── PASSAGE TO READ ──

SAN FRANCISCO, CA.- Gallery Wendi Norris is presenting Erasure, artist Ana Teresa Fernández’ second solo exhibition at the gallery. The artist is exhibiting her latest video, also titled Erasure, the film of a performance she enacted where she carefully painted her own body black until only glimpses of color remain visible. Additionally, she is showing four new paintings produced in her characteristic hyperrealist style, as well as a new sculpture and text installation. One painting depicts a mouth, another shows eyes, another reveals arms, and the last shows the back of a head, all painted on flat black backgrounds. She is exhibiting a new sculpture, a larger than life wooden ladder set atop destabilizing rockers. A text installation describing the act of listening has been embedded into the gallery wall. Together these artworks, each representative of a component of the human body, suggest a political body being torn apart.

The series of works that comprise Erasure derives from the 2014 disappearance of 43 young male students from Ayotzinapa, Mexico, who were presumably killed for staging protests that disrupted their small town. Fernández pays tribute to these people, still missing and unaccounted for, as she confronts us with contemporary stories of censorship, hinting that the lack of justice in the disappearance of the young men is intentional, due to governments who fail to protect or value the individual.

With this body of work, Fernández responds to the political situation in Mexico and she continues her quest to give strength to the unheard and unseen, the powerless among us.

───
── SUPPLIED ENTRIES ──

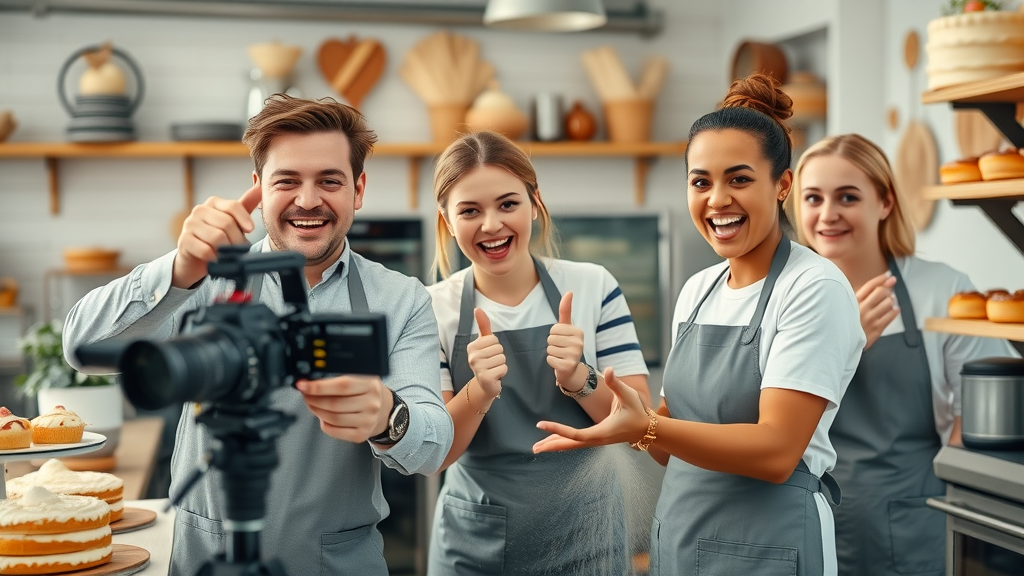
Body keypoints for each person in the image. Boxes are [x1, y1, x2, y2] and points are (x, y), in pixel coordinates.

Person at [63, 95, 454, 576]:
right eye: (286, 181)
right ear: (258, 188)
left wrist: (387, 415)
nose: (308, 200)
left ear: (358, 189)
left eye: (329, 181)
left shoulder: (402, 299)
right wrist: (180, 268)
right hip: (207, 558)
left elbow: (434, 445)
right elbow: (81, 346)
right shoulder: (205, 278)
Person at [533, 73, 866, 576]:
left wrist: (645, 426)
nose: (716, 200)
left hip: (771, 548)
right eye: (700, 181)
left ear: (782, 185)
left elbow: (777, 451)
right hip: (684, 541)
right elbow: (670, 444)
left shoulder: (813, 287)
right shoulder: (698, 290)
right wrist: (583, 382)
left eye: (739, 179)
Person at [785, 133, 1017, 576]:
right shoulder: (787, 296)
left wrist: (949, 493)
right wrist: (847, 343)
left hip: (917, 516)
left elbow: (981, 412)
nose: (828, 214)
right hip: (808, 514)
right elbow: (764, 414)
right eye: (813, 198)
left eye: (847, 197)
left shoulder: (942, 290)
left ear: (885, 202)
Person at [426, 130, 651, 575]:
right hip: (476, 543)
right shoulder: (432, 308)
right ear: (448, 221)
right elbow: (436, 455)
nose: (491, 225)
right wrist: (480, 392)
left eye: (508, 204)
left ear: (534, 203)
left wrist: (580, 380)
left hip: (588, 536)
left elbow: (641, 427)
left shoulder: (594, 286)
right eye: (470, 211)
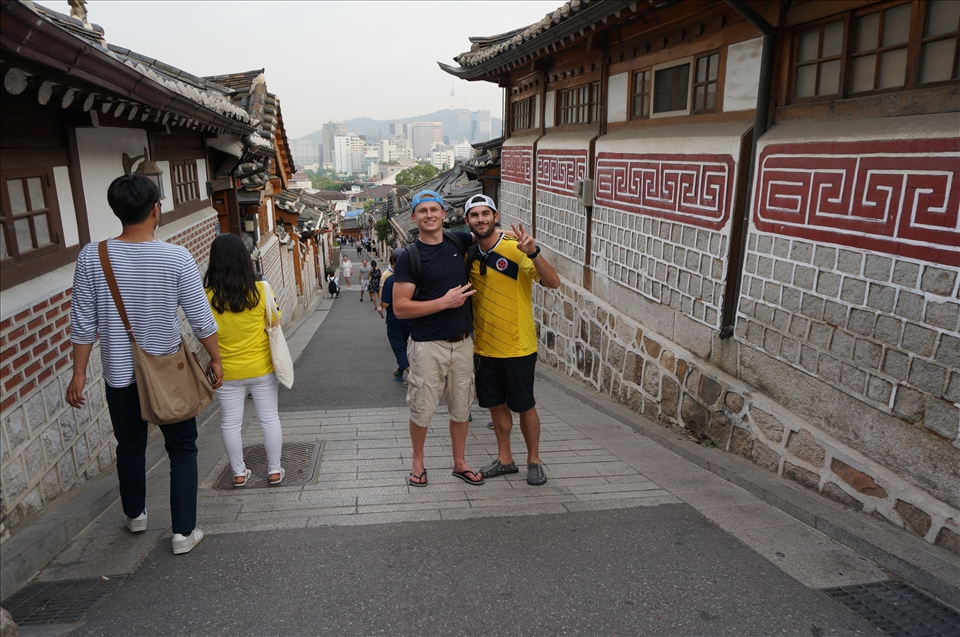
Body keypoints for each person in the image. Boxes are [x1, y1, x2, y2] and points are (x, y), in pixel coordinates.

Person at [66, 174, 222, 555]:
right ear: (156, 210)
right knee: (182, 448)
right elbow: (201, 319)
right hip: (168, 374)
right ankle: (183, 533)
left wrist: (79, 373)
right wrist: (215, 358)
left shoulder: (92, 256)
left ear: (117, 211)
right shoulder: (176, 257)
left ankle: (135, 514)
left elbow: (83, 322)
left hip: (120, 375)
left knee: (129, 445)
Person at [464, 194, 561, 486]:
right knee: (495, 406)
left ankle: (534, 460)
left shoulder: (515, 248)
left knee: (525, 406)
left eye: (485, 213)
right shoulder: (469, 253)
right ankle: (505, 459)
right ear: (467, 221)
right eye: (474, 215)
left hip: (518, 346)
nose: (480, 219)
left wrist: (534, 253)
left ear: (496, 216)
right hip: (484, 348)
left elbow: (553, 282)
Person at [393, 190, 482, 487]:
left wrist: (522, 243)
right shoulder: (410, 257)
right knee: (422, 409)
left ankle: (460, 462)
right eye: (423, 211)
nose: (429, 215)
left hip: (463, 343)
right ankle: (418, 463)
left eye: (434, 209)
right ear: (414, 217)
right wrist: (445, 302)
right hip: (427, 346)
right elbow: (400, 308)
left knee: (462, 408)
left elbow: (486, 233)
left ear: (444, 214)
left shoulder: (458, 241)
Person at [204, 234, 286, 488]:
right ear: (244, 258)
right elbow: (275, 322)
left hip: (226, 370)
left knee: (230, 423)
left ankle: (239, 473)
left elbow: (203, 331)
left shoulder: (206, 296)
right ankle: (274, 470)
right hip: (261, 366)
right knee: (269, 418)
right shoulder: (261, 289)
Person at [380, 248, 411, 386]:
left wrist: (381, 304)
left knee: (399, 348)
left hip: (395, 320)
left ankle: (413, 377)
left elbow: (385, 303)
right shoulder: (413, 279)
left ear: (392, 261)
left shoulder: (390, 280)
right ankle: (399, 371)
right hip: (412, 318)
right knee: (410, 348)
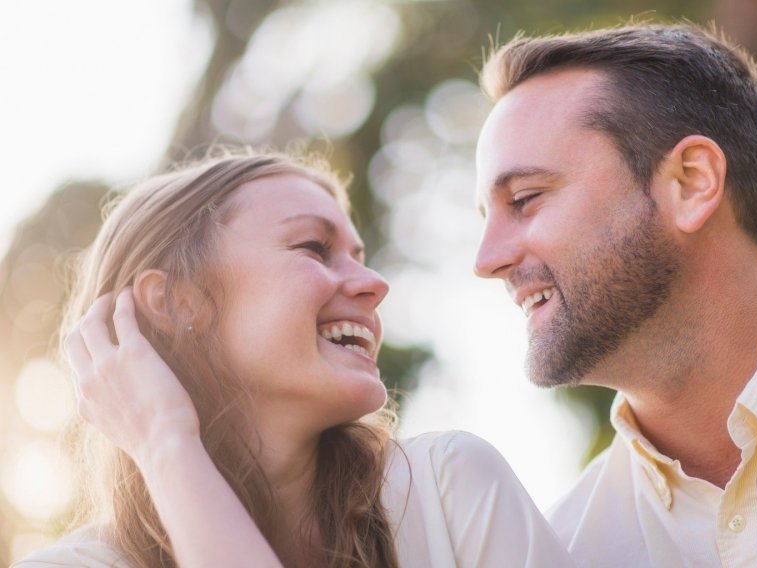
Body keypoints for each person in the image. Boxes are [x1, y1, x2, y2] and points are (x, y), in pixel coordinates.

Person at [13, 151, 573, 568]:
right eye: (313, 248)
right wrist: (166, 442)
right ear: (179, 302)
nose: (374, 283)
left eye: (360, 256)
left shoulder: (447, 491)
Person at [474, 22, 757, 567]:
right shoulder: (565, 552)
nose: (486, 261)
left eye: (525, 199)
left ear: (691, 183)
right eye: (486, 219)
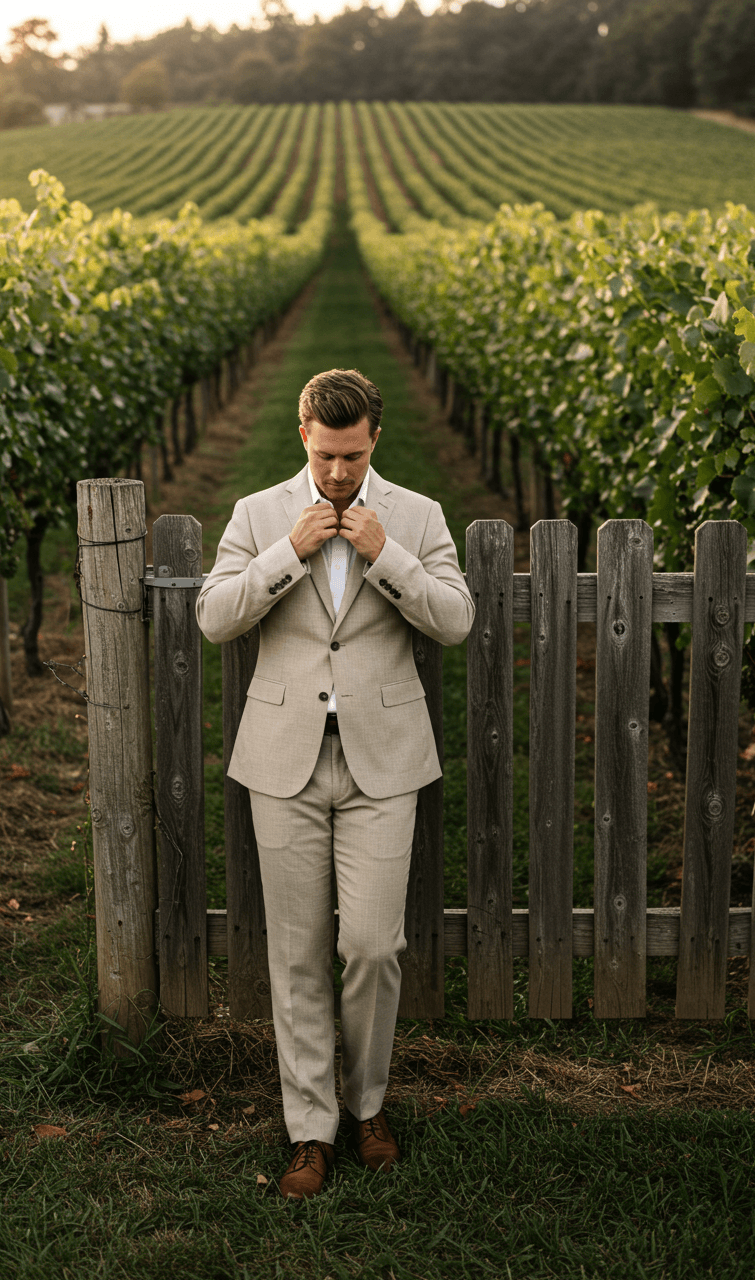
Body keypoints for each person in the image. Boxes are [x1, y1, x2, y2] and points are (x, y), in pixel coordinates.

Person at [196, 368, 474, 1200]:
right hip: (284, 758)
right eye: (326, 455)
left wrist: (387, 556)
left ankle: (371, 1103)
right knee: (297, 953)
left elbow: (456, 621)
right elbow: (214, 618)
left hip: (382, 760)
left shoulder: (418, 516)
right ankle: (310, 1128)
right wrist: (291, 552)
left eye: (352, 457)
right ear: (303, 434)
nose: (339, 473)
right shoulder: (257, 516)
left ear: (374, 441)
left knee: (373, 947)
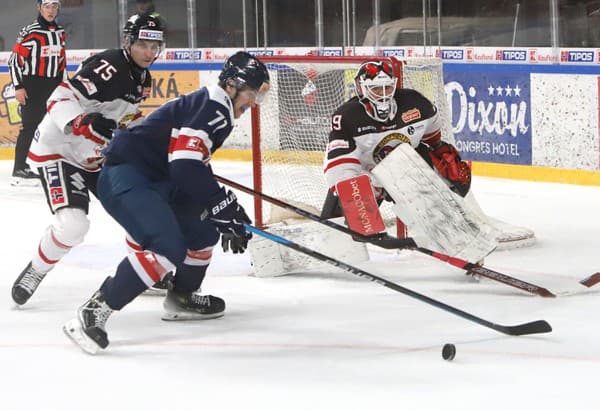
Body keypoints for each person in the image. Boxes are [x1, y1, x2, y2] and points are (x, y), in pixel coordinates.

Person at [62, 51, 270, 354]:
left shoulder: (213, 104)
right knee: (167, 246)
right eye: (251, 94)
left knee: (204, 231)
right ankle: (95, 310)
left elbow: (189, 163)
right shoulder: (215, 108)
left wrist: (224, 208)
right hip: (128, 176)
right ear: (232, 85)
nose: (252, 103)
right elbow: (185, 166)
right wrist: (217, 201)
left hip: (158, 179)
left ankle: (182, 298)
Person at [10, 14, 165, 306]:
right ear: (128, 42)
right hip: (61, 149)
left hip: (96, 155)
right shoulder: (110, 67)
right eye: (143, 44)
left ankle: (140, 273)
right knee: (72, 226)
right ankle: (37, 269)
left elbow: (124, 120)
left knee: (139, 208)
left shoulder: (143, 78)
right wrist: (81, 120)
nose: (149, 52)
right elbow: (58, 97)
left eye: (154, 46)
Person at [321, 60, 471, 221]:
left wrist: (438, 149)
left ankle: (445, 224)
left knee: (442, 191)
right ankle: (339, 233)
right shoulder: (348, 117)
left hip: (405, 175)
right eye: (376, 88)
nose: (384, 94)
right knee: (342, 221)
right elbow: (340, 165)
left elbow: (432, 135)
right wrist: (352, 194)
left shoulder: (415, 104)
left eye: (388, 87)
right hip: (367, 176)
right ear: (361, 88)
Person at [7, 0, 66, 186]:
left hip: (54, 84)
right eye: (47, 6)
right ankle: (20, 167)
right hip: (32, 85)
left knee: (55, 125)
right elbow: (14, 61)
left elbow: (61, 61)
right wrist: (18, 87)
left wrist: (65, 85)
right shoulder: (30, 31)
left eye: (54, 6)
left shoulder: (59, 32)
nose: (51, 10)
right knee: (30, 127)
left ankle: (48, 163)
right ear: (39, 8)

───

_EXERCISE REQUIREMENTS_
#1 In the passage about the Erasure exhibition, what does the artist do to herself in the performance filmed for her video?
#2 Why, according to the passage about the Erasure exhibition, do the artworks together suggest a political body being torn apart? Answer in one to three sentences.
#3 Extend the passage about the Erasure exhibition past its last sentence.
The material above is separate from the passage about the Erasure exhibition.

_ANSWER LIST_
#1 She paints her own body black until only glimpses of color remain visible.

#2 Each artwork represents a component of the human body, with the paintings, for instance, separately showing a mouth, eyes, arms and the back of a head on flat black backgrounds. Seen together, these separate parts suggest a political body being torn apart.

#3
Born in 1981 in Tampico, Mexico, she lives and works in San Francisco. Through her work, she explores the politics of intersectionality and the ways it shapes personal identity, culture, and social rhetoric through painting, performance, and video. In 2015 Fernández received widespread press coverage for restaging her 2011 performance Borrando la Frontera, where she painted the Mexico-United States border fence sky blue so that one can easily imagine the landscape without the barrier. Fernández has exhibited at Humboldt State University, Eureka, California; the Tijuana Biennial in Mexico; Snite Museum at Notre Dame University, Indiana; Yerba Buena Center for the Arts, San Francisco, and The Oakland Art Museum. Her large-scale 5W public art project in San Francisco was awarded Best of the Bay by 7×7 Magazine in 2013. The Headlands Center for the Arts granted Fernández the Tournesol Award and her films have been screened at festivals internationally. In 2015 Humboldt State University published a catalogue on her solo exhibition at the First Street Gallery titled All or Nothing.